----- Source records

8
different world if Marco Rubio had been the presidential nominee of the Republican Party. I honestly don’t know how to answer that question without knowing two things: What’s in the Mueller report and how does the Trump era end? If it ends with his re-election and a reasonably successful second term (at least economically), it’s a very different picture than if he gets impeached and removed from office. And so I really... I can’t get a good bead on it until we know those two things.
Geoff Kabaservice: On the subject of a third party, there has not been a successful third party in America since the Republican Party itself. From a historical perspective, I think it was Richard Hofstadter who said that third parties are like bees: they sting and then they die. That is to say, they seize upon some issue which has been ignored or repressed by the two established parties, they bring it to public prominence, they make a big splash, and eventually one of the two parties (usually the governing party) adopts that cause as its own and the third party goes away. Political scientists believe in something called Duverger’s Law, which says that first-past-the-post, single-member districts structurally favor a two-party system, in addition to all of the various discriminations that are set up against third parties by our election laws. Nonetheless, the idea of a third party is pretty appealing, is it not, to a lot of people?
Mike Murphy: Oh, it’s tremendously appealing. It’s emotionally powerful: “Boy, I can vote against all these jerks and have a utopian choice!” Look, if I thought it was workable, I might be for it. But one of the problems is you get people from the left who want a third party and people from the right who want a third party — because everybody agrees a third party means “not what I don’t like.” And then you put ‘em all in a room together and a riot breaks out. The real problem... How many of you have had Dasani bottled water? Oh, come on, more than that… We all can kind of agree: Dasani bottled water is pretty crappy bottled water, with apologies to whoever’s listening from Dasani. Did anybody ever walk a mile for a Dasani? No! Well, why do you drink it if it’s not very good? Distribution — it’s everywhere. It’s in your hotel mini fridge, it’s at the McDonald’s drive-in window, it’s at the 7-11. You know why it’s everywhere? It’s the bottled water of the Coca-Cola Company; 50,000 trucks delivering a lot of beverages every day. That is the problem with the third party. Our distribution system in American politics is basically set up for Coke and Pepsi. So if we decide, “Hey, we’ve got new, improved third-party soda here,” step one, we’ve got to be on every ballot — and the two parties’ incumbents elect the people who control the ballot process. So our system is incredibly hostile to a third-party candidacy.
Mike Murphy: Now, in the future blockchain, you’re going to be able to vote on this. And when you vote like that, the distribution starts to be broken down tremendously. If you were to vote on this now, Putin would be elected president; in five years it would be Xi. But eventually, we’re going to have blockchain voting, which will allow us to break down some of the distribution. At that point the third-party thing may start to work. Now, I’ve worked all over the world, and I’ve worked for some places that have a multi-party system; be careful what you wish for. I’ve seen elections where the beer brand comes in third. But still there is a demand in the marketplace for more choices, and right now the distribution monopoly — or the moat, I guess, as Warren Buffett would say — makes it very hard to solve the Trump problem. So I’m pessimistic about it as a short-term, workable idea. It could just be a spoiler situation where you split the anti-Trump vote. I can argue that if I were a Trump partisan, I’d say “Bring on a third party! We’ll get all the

----------
----- Source records

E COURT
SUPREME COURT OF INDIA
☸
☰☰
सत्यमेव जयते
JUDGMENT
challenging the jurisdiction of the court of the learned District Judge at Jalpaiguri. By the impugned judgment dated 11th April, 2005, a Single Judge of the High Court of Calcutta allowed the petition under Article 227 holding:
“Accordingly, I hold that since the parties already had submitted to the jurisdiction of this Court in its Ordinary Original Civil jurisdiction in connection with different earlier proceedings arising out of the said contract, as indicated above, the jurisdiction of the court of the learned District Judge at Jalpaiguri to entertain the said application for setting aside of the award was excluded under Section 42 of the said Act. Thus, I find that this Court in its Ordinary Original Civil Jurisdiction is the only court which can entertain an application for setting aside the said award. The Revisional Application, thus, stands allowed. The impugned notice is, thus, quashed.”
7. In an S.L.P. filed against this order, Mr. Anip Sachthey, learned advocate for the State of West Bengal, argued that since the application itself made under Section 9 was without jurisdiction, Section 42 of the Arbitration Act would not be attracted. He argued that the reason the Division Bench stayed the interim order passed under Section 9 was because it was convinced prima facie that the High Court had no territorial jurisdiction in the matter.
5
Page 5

----------
----- Source records

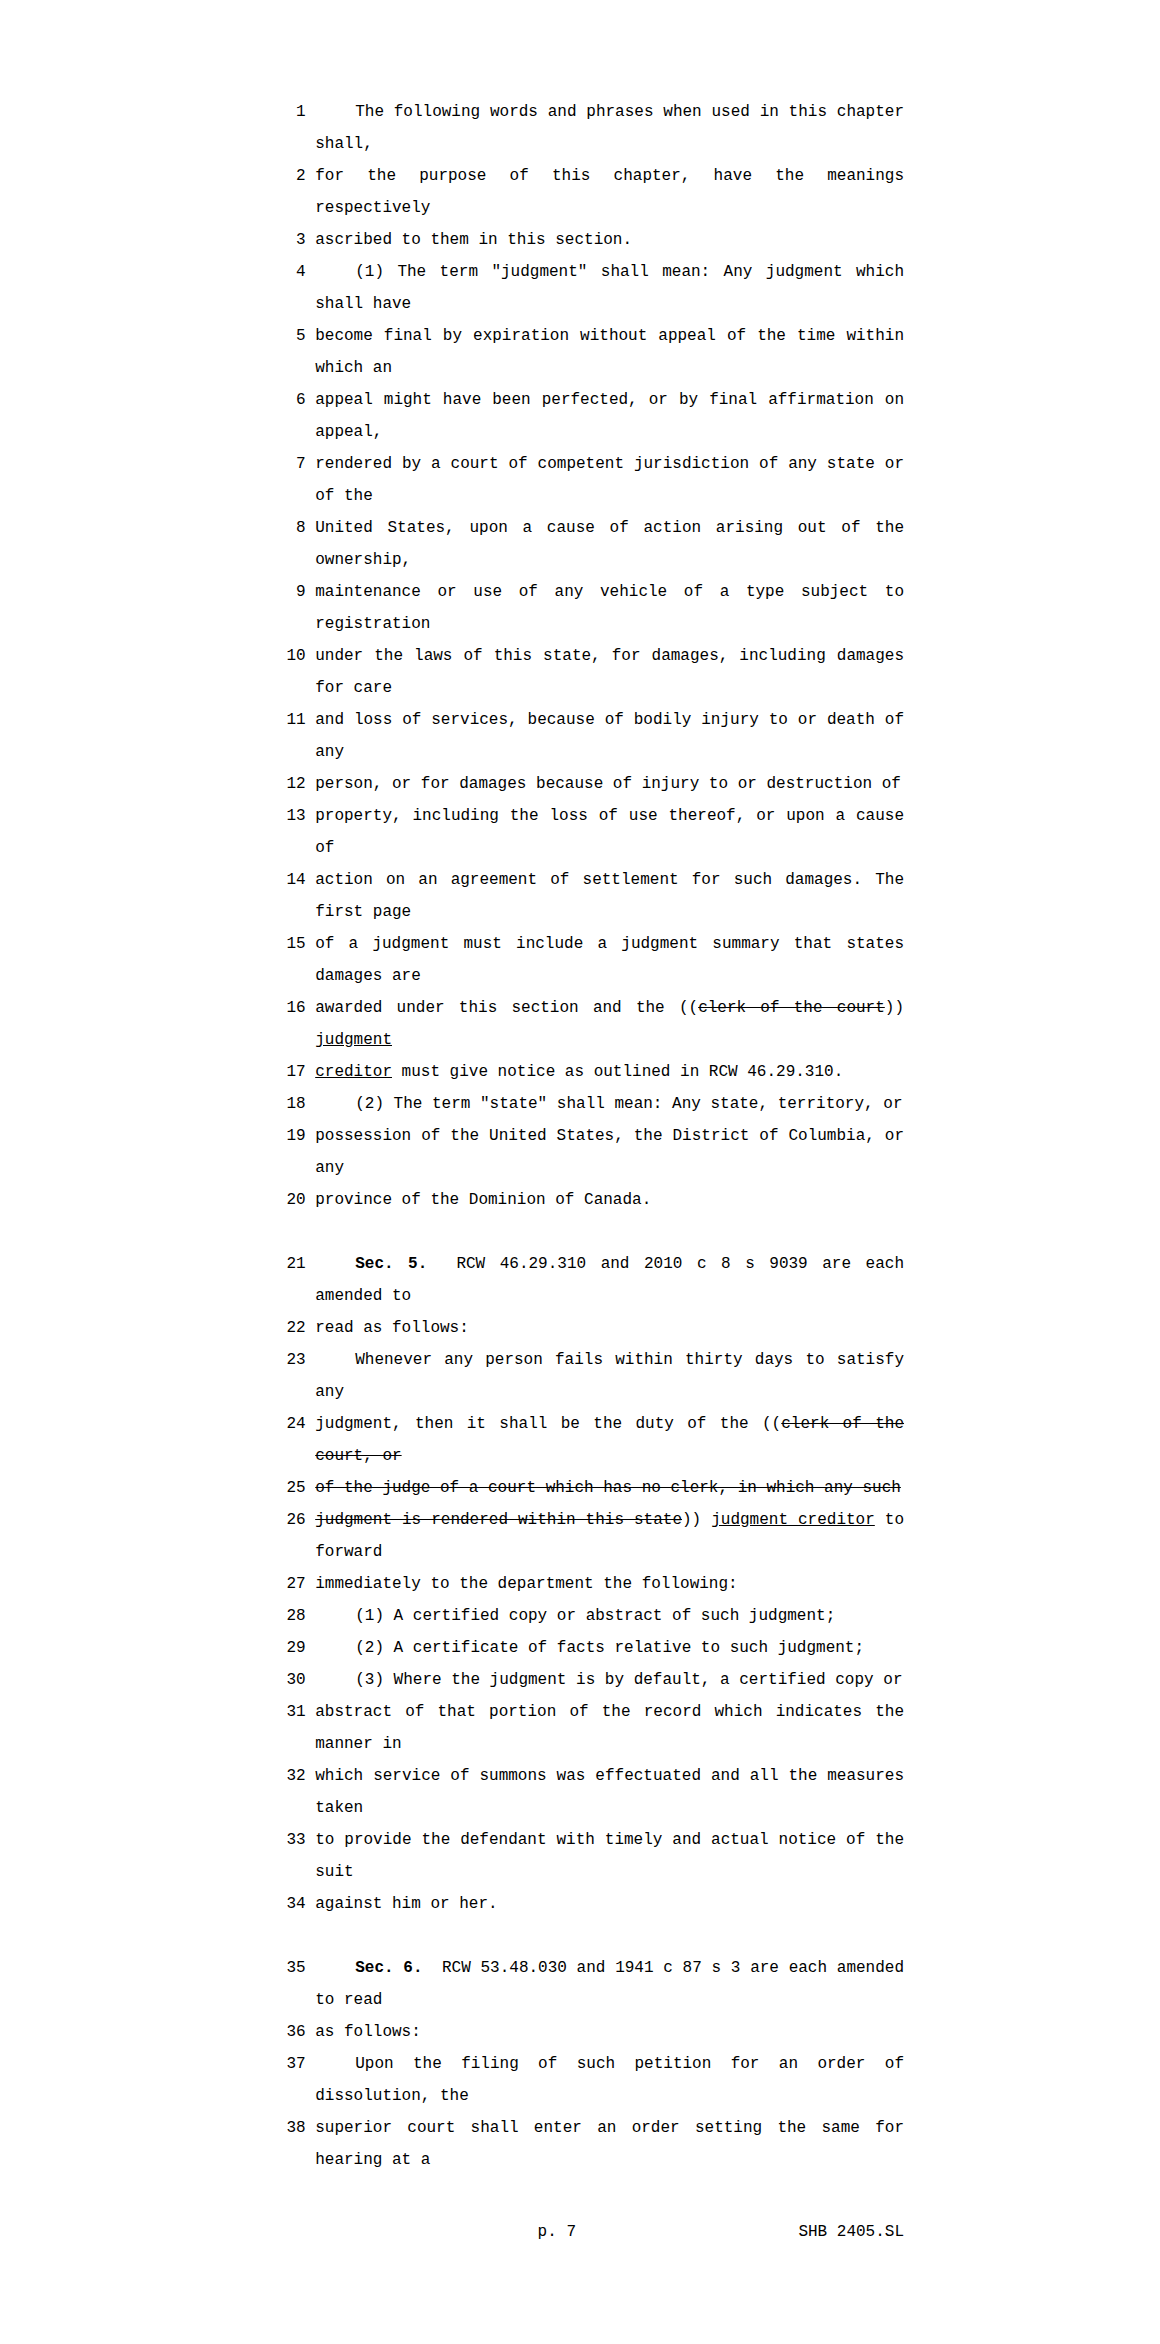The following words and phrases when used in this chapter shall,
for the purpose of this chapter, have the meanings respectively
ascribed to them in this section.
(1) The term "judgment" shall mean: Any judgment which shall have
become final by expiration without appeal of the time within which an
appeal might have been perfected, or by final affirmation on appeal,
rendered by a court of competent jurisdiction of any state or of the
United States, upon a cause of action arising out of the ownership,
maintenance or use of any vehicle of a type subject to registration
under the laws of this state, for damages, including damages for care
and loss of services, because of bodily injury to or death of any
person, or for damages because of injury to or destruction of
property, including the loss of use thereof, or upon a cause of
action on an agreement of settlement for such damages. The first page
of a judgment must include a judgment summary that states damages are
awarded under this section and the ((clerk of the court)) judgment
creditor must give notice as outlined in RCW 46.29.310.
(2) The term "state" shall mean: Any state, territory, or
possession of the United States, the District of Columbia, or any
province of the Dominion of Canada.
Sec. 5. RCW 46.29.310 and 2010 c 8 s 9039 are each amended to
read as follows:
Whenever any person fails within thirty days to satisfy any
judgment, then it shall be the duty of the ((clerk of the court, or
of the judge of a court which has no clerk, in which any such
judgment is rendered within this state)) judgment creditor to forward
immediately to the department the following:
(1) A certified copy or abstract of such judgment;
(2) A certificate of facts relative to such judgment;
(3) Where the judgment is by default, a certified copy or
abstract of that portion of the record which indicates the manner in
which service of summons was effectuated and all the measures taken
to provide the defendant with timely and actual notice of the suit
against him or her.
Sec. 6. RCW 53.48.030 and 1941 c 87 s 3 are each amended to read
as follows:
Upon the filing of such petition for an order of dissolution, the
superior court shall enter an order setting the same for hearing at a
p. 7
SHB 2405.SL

----------

= Assignment =
Each line in the listing above that includes the word "copy" needs to be copied out.

= Response area =
(1) A certified copy or abstract of such judgment;
(3) Where the judgment is by default, a certified copy or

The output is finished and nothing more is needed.